You’d have to be the twerpiest of twerps to get up in the morning and
think, “Okay, I’m going to shower, make myself an omelet, and go out and
insult an Asian guy! It’s gonna be a productive day!”
At
some point, though, things started to get a bit silly. I was in middle
school when I first became conscious of the politically correct
movement. Certain words and terms, language I’d been using for the whole
of my short life, started being replaced with their play-it-safe
counterparts. Some of these linguistic changes made sense. At some point
during my childhood, for instance, the term “stewardess” was supplanted
with the more inclusive “flight attendant.” That’s a reasonable change.
Not all flight attendants, after all, are women, and so any word capped
by a gender-specific suffix isn’t very logical. Other outdated gender
terms were also shelved, and rightly so; cavalier descriptors like
“dame,” “filly” and “toots” have been justifiably shelved, stuffed way
back in our collective culture closet next to the phonograph and the
shockingly hideous beehive hairdo. You still occasionally hear a woman
referred to as a “chick,” but usually by other women. Or else a man says
it and is immediately given a ninja-style kick to the groin.
Other
PC terms made less sense to me, even as a young teenager. “African
American” is one of them. It’s confusing on a couple of different
levels. Firstly, the very neutral-sounding “black person” contains
nothing derogatory from what I can tell. It’s a simple descriptive term,
like “tall,” or “bald.” Secondly, there’s the obvious problem that not
all people of African descent are Americans. If you’re talking about a
black American, then sure, “African American” is technically correct.

◆ SUPPLIED RECORDS

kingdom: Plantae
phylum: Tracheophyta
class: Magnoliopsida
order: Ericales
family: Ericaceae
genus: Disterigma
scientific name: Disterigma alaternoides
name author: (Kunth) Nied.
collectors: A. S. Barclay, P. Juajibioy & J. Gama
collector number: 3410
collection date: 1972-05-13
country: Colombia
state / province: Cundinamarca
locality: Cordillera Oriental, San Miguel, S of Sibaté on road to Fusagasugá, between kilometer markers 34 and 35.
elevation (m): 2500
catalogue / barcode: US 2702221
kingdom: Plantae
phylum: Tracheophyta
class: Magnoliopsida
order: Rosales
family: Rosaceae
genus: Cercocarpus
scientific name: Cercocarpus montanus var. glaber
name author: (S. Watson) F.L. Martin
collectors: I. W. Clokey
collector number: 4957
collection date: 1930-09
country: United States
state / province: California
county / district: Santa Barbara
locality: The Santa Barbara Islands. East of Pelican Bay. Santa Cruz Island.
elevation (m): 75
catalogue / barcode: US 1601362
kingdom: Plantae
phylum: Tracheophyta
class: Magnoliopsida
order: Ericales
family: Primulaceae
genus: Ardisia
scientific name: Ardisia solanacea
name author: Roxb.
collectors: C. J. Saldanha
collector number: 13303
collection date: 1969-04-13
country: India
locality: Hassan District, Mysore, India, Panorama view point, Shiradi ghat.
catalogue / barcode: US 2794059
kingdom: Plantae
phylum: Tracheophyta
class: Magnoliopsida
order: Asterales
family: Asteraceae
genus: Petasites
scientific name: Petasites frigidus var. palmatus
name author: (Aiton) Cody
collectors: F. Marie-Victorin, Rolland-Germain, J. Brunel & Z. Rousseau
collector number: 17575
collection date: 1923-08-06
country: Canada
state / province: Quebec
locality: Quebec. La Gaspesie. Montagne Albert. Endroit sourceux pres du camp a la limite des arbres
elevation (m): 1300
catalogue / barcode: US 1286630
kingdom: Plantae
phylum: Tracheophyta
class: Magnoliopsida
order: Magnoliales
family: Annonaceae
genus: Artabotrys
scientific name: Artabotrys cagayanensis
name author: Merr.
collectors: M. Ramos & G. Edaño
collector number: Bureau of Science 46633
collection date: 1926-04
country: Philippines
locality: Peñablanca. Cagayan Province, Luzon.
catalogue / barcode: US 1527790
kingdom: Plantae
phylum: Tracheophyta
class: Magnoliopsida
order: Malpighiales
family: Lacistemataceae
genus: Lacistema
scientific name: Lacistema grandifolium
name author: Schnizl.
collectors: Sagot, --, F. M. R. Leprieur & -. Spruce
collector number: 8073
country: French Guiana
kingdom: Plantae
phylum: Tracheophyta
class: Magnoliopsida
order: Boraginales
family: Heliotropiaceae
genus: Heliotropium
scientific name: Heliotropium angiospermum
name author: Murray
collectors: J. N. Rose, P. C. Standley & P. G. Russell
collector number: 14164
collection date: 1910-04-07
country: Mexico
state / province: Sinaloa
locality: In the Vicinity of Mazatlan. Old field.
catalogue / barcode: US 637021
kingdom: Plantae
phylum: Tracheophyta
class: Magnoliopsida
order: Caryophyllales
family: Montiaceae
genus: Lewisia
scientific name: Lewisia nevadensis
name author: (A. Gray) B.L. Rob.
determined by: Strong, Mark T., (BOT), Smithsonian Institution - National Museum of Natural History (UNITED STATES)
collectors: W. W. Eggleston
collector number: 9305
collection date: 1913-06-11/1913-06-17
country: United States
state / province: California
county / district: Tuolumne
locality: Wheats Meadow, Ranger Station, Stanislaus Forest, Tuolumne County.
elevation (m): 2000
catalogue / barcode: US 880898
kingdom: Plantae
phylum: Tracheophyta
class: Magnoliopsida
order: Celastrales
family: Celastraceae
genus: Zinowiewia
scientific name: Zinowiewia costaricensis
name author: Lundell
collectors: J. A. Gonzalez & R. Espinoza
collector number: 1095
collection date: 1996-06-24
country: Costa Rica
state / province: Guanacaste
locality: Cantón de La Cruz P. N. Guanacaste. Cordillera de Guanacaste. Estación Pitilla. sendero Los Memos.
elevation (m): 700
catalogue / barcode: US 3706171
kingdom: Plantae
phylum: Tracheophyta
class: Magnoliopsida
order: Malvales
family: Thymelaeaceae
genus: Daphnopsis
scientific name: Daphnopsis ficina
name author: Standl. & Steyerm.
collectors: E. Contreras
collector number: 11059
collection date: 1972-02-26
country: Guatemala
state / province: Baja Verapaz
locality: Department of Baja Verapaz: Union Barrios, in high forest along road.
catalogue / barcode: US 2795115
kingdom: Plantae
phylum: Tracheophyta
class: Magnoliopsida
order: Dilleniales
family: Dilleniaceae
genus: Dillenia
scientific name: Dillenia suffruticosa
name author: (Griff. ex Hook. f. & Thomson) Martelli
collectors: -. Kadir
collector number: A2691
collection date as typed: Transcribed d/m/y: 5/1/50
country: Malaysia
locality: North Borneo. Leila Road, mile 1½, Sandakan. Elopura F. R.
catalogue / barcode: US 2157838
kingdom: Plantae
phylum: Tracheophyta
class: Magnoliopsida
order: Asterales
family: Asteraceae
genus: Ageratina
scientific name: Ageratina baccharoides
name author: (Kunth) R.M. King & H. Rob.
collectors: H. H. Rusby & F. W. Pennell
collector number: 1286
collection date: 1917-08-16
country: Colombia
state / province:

◆ EXERCISE SET
A - Can you quote the passage on politically correct terms word for word, starting at "You’d have to" and ending at "a reasonable change."?
B - Why does the passage on politically correct terms call the replacement of "stewardess" with "flight attendant" a reasonable change?

◆ SOLUTIONS BELOW
A -
You’d have to be the twerpiest of twerps to get up in the morning and
think, “Okay, I’m going to shower, make myself an omelet, and go out and
insult an Asian guy! It’s gonna be a productive day!”
At
some point, though, things started to get a bit silly. I was in middle
school when I first became conscious of the politically correct
movement. Certain words and terms, language I’d been using for the whole
of my short life, started being replaced with their play-it-safe
counterparts. Some of these linguistic changes made sense. At some point
during my childhood, for instance, the term “stewardess” was supplanted
with the more inclusive “flight attendant.” That’s a reasonable change.

B - Not all flight attendants are women. A word capped by a gender-specific suffix therefore isn't very logical, and "flight attendant" is the more inclusive term.